Each entry that follows is to be retyped exactly. Pictures do not belong in the copy.

-=-=-=-=-

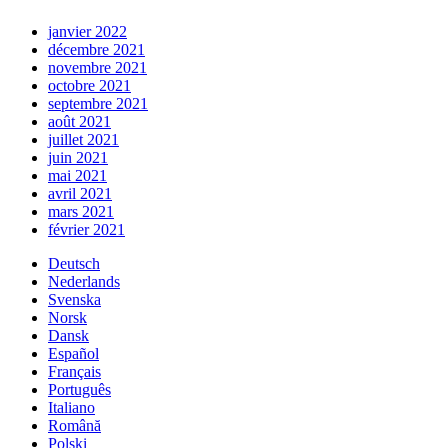
janvier 2022
décembre 2021
novembre 2021
octobre 2021
septembre 2021
août 2021
juillet 2021
juin 2021
mai 2021
avril 2021
mars 2021
février 2021
Deutsch
Nederlands
Svenska
Norsk
Dansk
Español
Français
Português
Italiano
Română
Polski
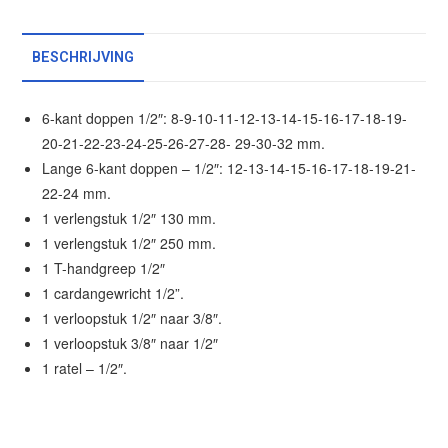
BESCHRIJVING
6-kant doppen 1/2″: 8-9-10-11-12-13-14-15-16-17-18-19-
20-21-22-23-24-25-26-27-28- 29-30-32 mm.
Lange 6-kant doppen – 1/2″: 12-13-14-15-16-17-18-19-21-
22-24 mm.
1 verlengstuk 1/2″ 130 mm.
1 verlengstuk 1/2″ 250 mm.
1 T-handgreep 1/2″
1 cardangewricht 1/2”.
1 verloopstuk 1/2″ naar 3/8″.
1 verloopstuk 3/8″ naar 1/2″
1 ratel – 1/2″.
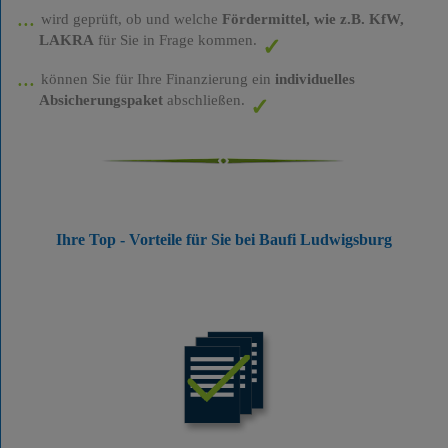
wird geprüft, ob und welche
Fördermittel, wie z.B. KfW,
LAKRA
für Sie in Frage kommen.
können Sie für Ihre Finanzierung ein
individuelles
Absicherungspaket
abschließen.
Ihre Top - Vorteile für Sie bei Baufi Ludwigsburg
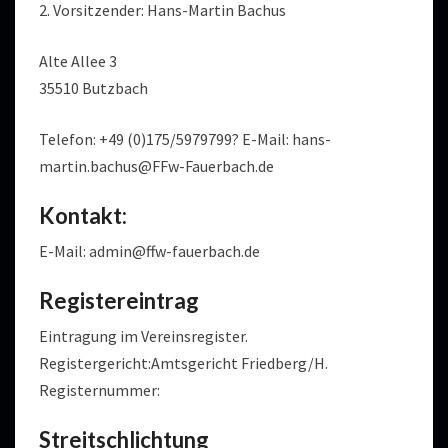
2. Vorsitzender: Hans-Martin Bachus
Alte Allee 3
35510 Butzbach
Telefon: +49 (0)175/5979799? E-Mail: hans-
martin.bachus@FFw-Fauerbach.de
Kontakt:
E-Mail: admin@ffw-fauerbach.de
Registereintrag
Eintragung im Vereinsregister.
Registergericht:Amtsgericht Friedberg/H.
Registernummer:
Streitschlichtung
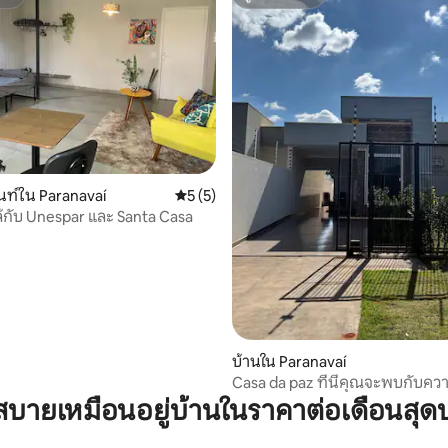
สต์
ซูเปอร์โฮสต์
ท์ใน Paranavaí
คะแนนเฉลี่ย 5 จาก 5, 5 รีวิว
5 (5)
ล้กับ Unespar และ Santa Casa
, 3 รีวิว
บ้านใน Paranavaí
Casa da paz ที่นี่คุณจะพบกับค
ความปลอดภัย
บายเหมือนอยู่บ้านในราคาต่อเดือนสุด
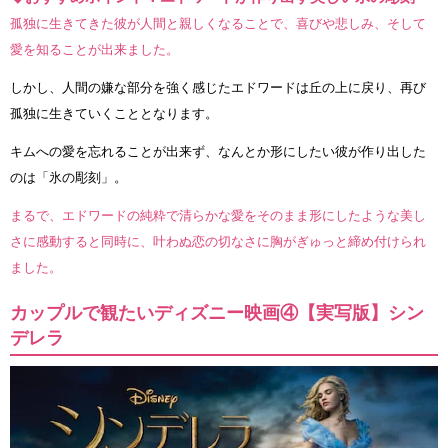
孤独に生きてきた彼が人間と親しくなることで、喜びや悲しみ、そして
愛を知ることが出来ました。
しかし、人間の嫌な部分を強く感じたエドワードは丘の上に戻り、再び
孤独に生きていくこととなります。
キムへの愛を忘れることが出来ず、なんとか形にしたい彼が作り出した
のは「氷の彫刻」。
まるで、エドワードの純粋で清らかな愛をそのまま形にしたような美し
さに感動すると同時に、叶わぬ恋の切なさに胸がぎゅっと締め付けられ
ました。
カップルで観たいディズニー映画④【実写版】シン
デレラ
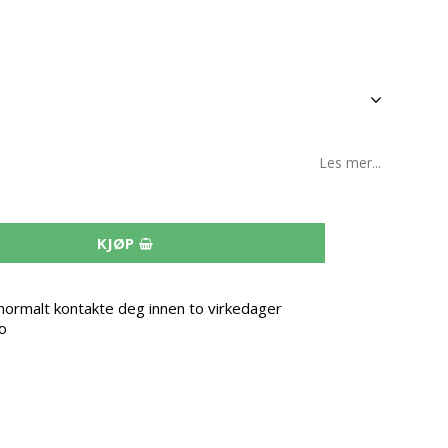
Les mer...
KJØP
i normalt kontakte deg innen to virkedager
o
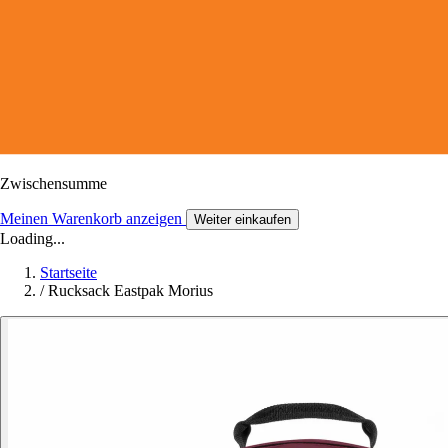
Zwischensumme
Meinen Warenkorb anzeigen
Weiter einkaufen
Loading...
Startseite
/
Rucksack Eastpak Morius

-=-=-=-=-

- Output:
janvier 2022
décembre 2021
novembre 2021
octobre 2021
septembre 2021
août 2021
juillet 2021
juin 2021
mai 2021
avril 2021
mars 2021
février 2021
Deutsch
Nederlands
Svenska
Norsk
Dansk
Español
Français
Português
Italiano
Română
Polski
BESCHRIJVING
6-kant doppen 1/2″: 8-9-10-11-12-13-14-15-16-17-18-19-
20-21-22-23-24-25-26-27-28- 29-30-32 mm.
Lange 6-kant doppen – 1/2″: 12-13-14-15-16-17-18-19-21-
22-24 mm.
1 verlengstuk 1/2″ 130 mm.
1 verlengstuk 1/2″ 250 mm.
1 T-handgreep 1/2″
1 cardangewricht 1/2”.
1 verloopstuk 1/2″ naar 3/8″.
1 verloopstuk 3/8″ naar 1/2″
1 ratel – 1/2″.
wird geprüft, ob und welche
Fördermittel, wie z.B. KfW,
LAKRA
für Sie in Frage kommen.
können Sie für Ihre Finanzierung ein
individuelles
Absicherungspaket
abschließen.
Ihre Top - Vorteile für Sie bei Baufi Ludwigsburg
2. Vorsitzender: Hans-Martin Bachus
Alte Allee 3
35510 Butzbach
Telefon: +49 (0)175/5979799? E-Mail: hans-
martin.bachus@FFw-Fauerbach.de
Kontakt:
E-Mail: admin@ffw-fauerbach.de
Registereintrag
Eintragung im Vereinsregister.
Registergericht:Amtsgericht Friedberg/H.
Registernummer:
Streitschlichtung
สต์
ซูเปอร์โฮสต์
ท์ใน Paranavaí
คะแนนเฉลี่ย 5 จาก 5, 5 รีวิว
5 (5)
ล้กับ Unespar และ Santa Casa
, 3 รีวิว
บ้านใน Paranavaí
Casa da paz ที่นี่คุณจะพบกับค
ความปลอดภัย
บายเหมือนอยู่บ้านในราคาต่อเดือนสุด
孤独に生きてきた彼が人間と親しくなることで、喜びや悲しみ、そして
愛を知ることが出来ました。
しかし、人間の嫌な部分を強く感じたエドワードは丘の上に戻り、再び
孤独に生きていくこととなります。
キムへの愛を忘れることが出来ず、なんとか形にしたい彼が作り出した
のは「氷の彫刻」。
まるで、エドワードの純粋で清らかな愛をそのまま形にしたような美し
さに感動すると同時に、叶わぬ恋の切なさに胸がぎゅっと締め付けられ
ました。
カップルで観たいディズニー映画④【実写版】シン
デレラ
Les mer...
KJØP
i normalt kontakte deg innen to virkedager
o
Zwischensumme
Meinen Warenkorb anzeigen
Weiter einkaufen
Loading...
Startseite
/
Rucksack Eastpak Morius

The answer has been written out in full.